Alamar

Crítica de Fernando G. Varea - Espacio Cine

La naturaleza del amor

La conocida teoría que sostiene que en los primeros minutos de una película deben quedar presentados los personajes principales y el conflicto se cumple rigurosamente en Alamar: una serie de fotografías y filmaciones caseras cuentan, rápidamente, la historia de amor entre un joven de origen maya y una muchacha italiana, el nacimiento de su hijo Natan y la posterior separación de la pareja. Pero estos hechos, que cualquier film se delectaría en desarrollar, aquí son sólo el prólogo. Lo importante será el tiempo compartido por Natan, a sus 5 años, con su padre y su abuelo, durante un viaje a tierra mexicana, sabiendo que finalmente residirá en el país de su mamá.
El traslado al Banco Chinchorro (una maravillosa reserva de arrecifes de coral en la Península de Yucatán) conlleva otra aventura igualmente generosa en sensaciones, la de internarse en un espacio más íntimo que geográfico. De hecho, el buceo en el mar de Natan junto a su papá parece denotar el avance hacia el fondo de los afectos, la inmersión en otras profundidades.
Nueva prueba de la manera con la que el cine contemporáneo disgrega barreras entre documental y ficción, Alamar (ganadora en la competencia internacional del BAFICI 2010 y premiada en los festivales de Rotterdam, Toulouse y San Sebastián) registra tanto el fascinante ámbito natural que exhibe esta reserva natural en el sudeste de México como los gestos y detalles que conforman la delicada pero fuerte comunión niño-padre, como si una clase de geografía o de biología se fusionara con los elementos arquetípicos de un pudoroso melodrama.

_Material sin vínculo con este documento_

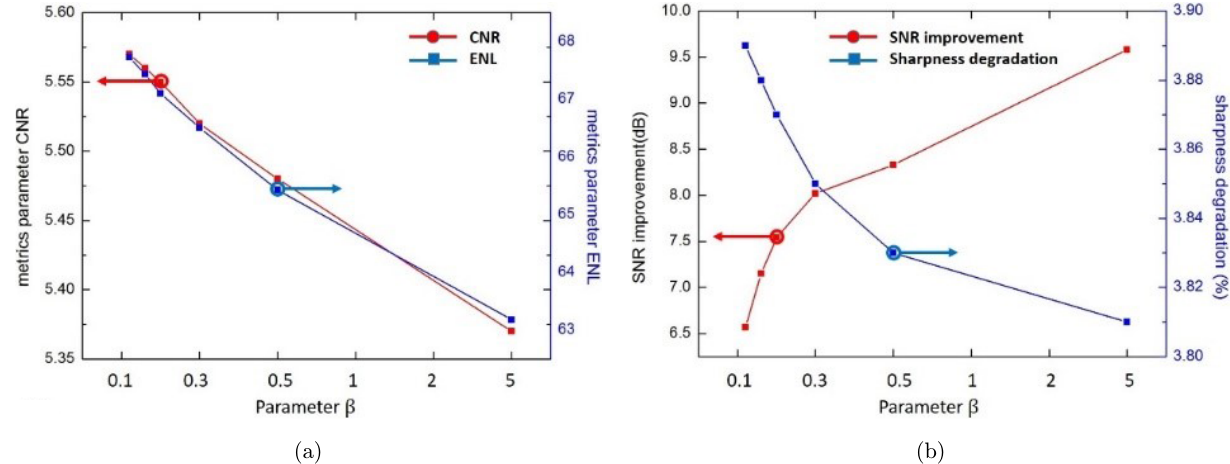
Fig. 5. Diagram of four metrics vs parameter (cid:2) (when (cid:1) ¼ 0 : 2, K ¼ 1 : 2). (a) Calculated CNR and ENL decrease when (cid:2) varies from 0.1 to 5.0. (b) Calculated SNR and XCOR increase when (cid:2) varies from 0.0 to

Hay algo de libertario en la propuesta de Pedro González Rubio (1976, Bruselas, Bélgica): la calma con la que el padre cuida de su hijo, la relación de igual a igual con los animales (incluyendo a Blanquita, una garza blanca que Natán adopta fugazmente como una suerte de mascota), la manera de procurarse comida y sostén prescindiendo de las comodidades, la forma con la que la naturaleza –imponente pero nunca amenazante– se integra a la vida cotidiana, le imprimen a Alamar reminiscencias del hippismo y ecos ecologistas. Esto no significa que se trate de una celebración de la indolencia; por el contrario, los personajes trabajan permanentemente (pintan, serruchan, martillan, nadan, pescan), aprendiendo a subsistir afrontando los problemas de distinto tipo que se les presentan, desde perderle el miedo a un cocodrilo hasta resistir la emoción de una despedida.

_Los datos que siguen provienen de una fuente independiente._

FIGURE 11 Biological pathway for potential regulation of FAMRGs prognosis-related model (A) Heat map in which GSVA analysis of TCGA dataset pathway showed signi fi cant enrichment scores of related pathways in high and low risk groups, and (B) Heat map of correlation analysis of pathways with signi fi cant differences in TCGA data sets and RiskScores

Si cierta atemporalidad y el protagonismo de Natan, con toda su inocencia y su alegría a cuestas, le dan a Alamar apariencia de cuento, al mismo tiempo sus piezas se despliegan con la soltura de una poesía. Con el acompañamiento de la bella música de Diego Benlliure, el film fluye liviano, luminoso y sin solemnidades, como lo manifiesta, incluso, su simpático final.